IF rock fully sparked into life in the mid-’60s, then those pioneers are now well past collecting their pensions. Some are gone, of course, others creatively spent. A select few, over the last few years, have entered a new creative realm: here, the white-hot urgency of youth is regained, this time tempered with the wisdom of age and the bittersweet passing of time. The results have been stunning: there’s Rough And Rowdy Ways, of course, and Blackstar, along with Leonard Cohen’s final trio, Roy Harper’s Man & Myth, McCartney III, Bill Fay and Mavis Staples’ recent work, and so on. When an album may be your last, there’s every reason to not go quietly into that good night.

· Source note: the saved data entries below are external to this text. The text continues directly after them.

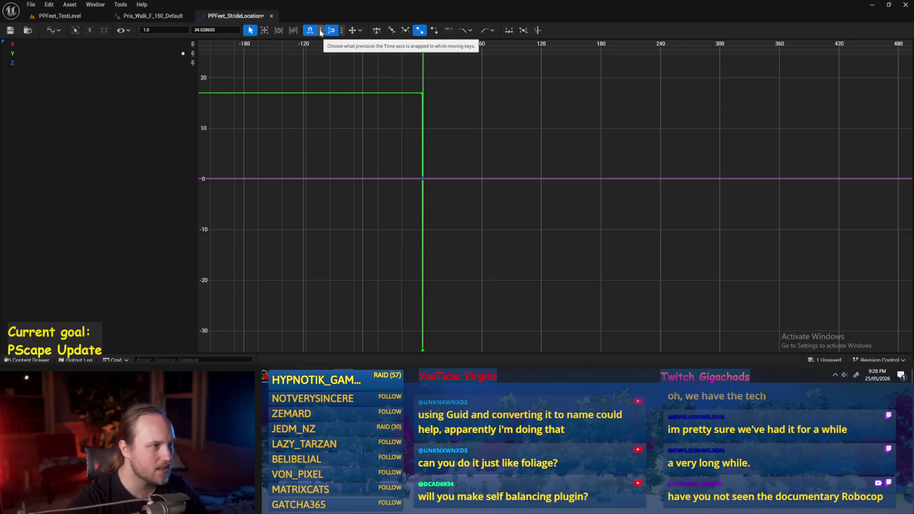
click(55, 31)
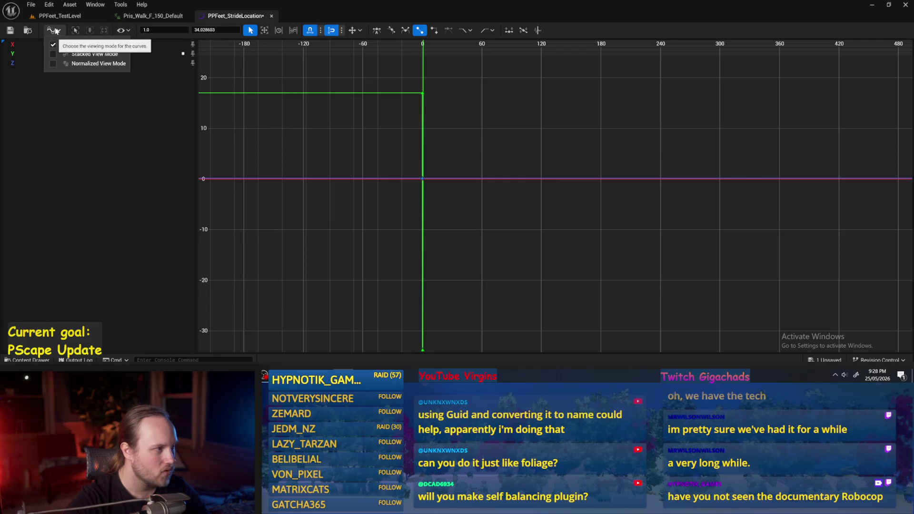
- Switch the curve editor to Normalized view mode to overlay the curves
click(105, 58)
click(54, 30)
click(75, 67)
scroll(428, 214, down, 4)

When a latterday masterpiece is a chance to either distil your craft or launch into wild new adventures, it’s no surprise which of those Cale has gone for on Mercy, his first album since 2012’s Shifty Adventures In Nookie Wood. If a reminder is needed, this is the experimentalist who left Wales for New York City, who played in La Monte Young’s Theatre Of Eternal Music, who brought much of the pioneering squall to The Velvet Underground and changed rock music, who stuck with Nico and helped her make some incredible solo albums, and who produced pivotal records by the Stooges, Patti Smith and Happy Mondays.